### RECORDS FOR THE EXERCISE
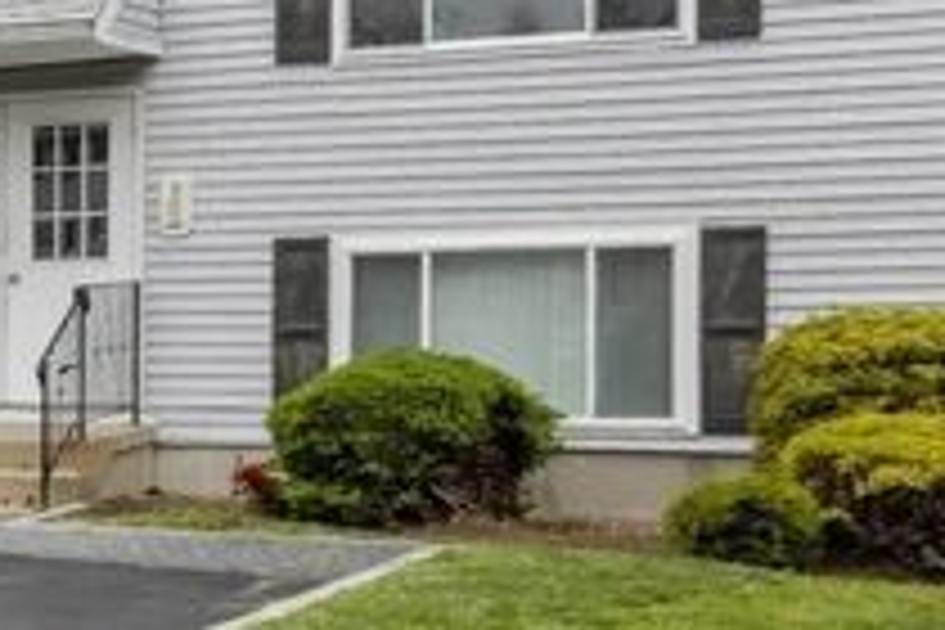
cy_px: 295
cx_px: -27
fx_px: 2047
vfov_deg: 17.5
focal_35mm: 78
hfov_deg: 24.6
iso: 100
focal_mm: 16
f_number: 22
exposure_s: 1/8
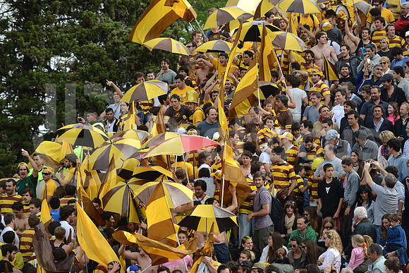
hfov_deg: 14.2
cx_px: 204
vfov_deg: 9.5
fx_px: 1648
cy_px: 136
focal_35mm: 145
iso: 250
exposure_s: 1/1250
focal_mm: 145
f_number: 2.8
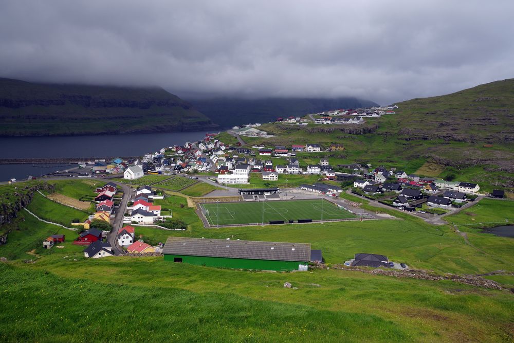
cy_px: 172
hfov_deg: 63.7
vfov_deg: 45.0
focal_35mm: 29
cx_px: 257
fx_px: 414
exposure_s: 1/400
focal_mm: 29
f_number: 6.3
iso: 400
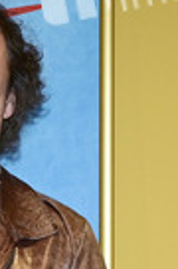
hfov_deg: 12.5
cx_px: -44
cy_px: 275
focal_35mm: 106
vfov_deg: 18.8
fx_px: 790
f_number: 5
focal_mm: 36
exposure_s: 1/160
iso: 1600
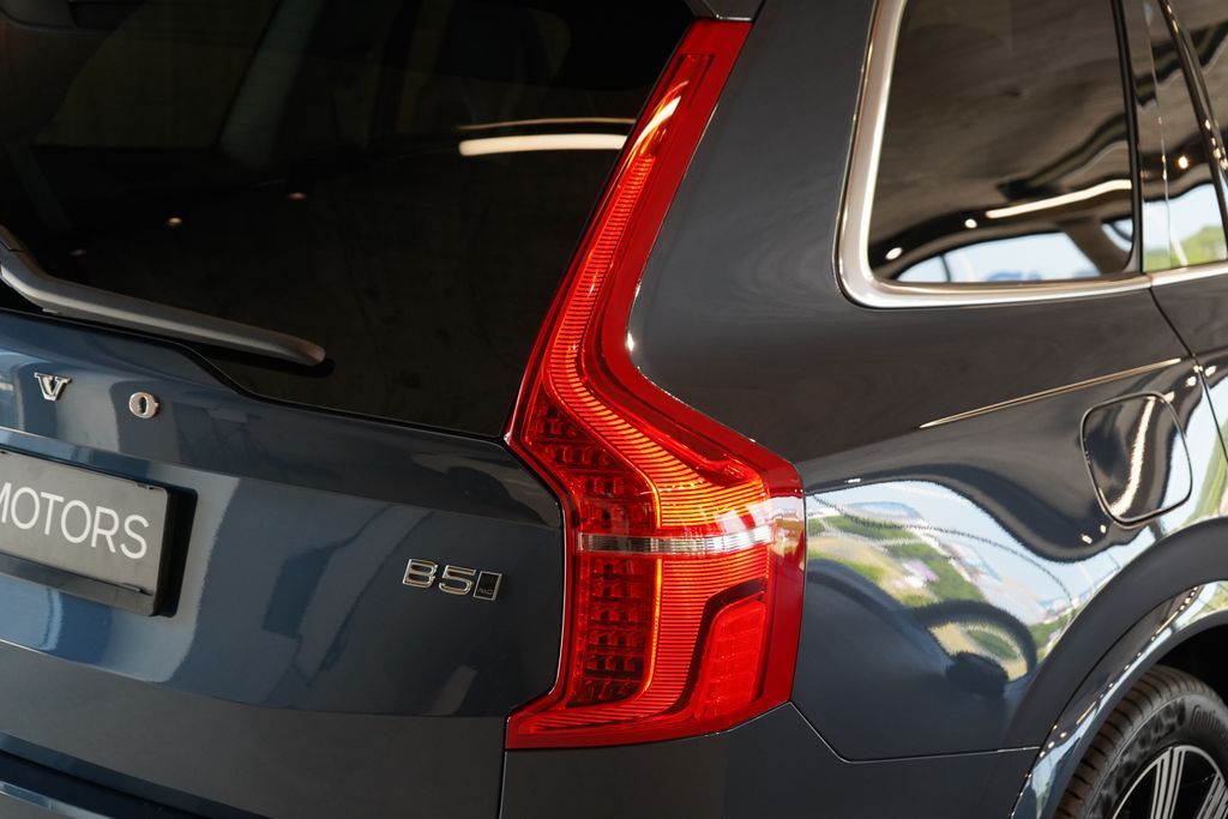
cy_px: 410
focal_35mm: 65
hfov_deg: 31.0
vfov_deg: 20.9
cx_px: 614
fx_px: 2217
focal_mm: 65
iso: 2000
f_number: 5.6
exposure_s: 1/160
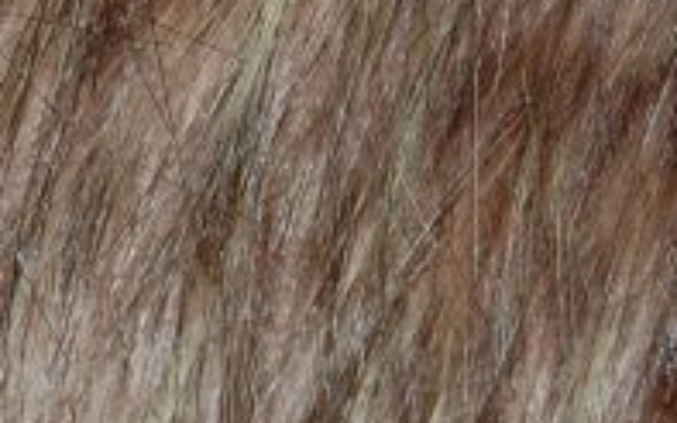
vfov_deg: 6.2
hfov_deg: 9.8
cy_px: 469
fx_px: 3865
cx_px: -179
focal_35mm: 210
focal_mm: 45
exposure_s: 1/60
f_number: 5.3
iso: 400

### ABOUT THIS EXERCISE
Return every line above word for word, minus images.

### EXERCISE RESPONSE
cy_px: 295
cx_px: -27
fx_px: 2047
vfov_deg: 17.5
focal_35mm: 78
hfov_deg: 24.6
iso: 100
focal_mm: 16
f_number: 22
exposure_s: 1/8
hfov_deg: 14.2
cx_px: 204
vfov_deg: 9.5
fx_px: 1648
cy_px: 136
focal_35mm: 145
iso: 250
exposure_s: 1/1250
focal_mm: 145
f_number: 2.8
cy_px: 172
hfov_deg: 63.7
vfov_deg: 45.0
focal_35mm: 29
cx_px: 257
fx_px: 414
exposure_s: 1/400
focal_mm: 29
f_number: 6.3
iso: 400
hfov_deg: 12.5
cx_px: -44
cy_px: 275
focal_35mm: 106
vfov_deg: 18.8
fx_px: 790
f_number: 5
focal_mm: 36
exposure_s: 1/160
iso: 1600
cy_px: 410
focal_35mm: 65
hfov_deg: 31.0
vfov_deg: 20.9
cx_px: 614
fx_px: 2217
focal_mm: 65
iso: 2000
f_number: 5.6
exposure_s: 1/160
vfov_deg: 6.2
hfov_deg: 9.8
cy_px: 469
fx_px: 3865
cx_px: -179
focal_35mm: 210
focal_mm: 45
exposure_s: 1/60
f_number: 5.3
iso: 400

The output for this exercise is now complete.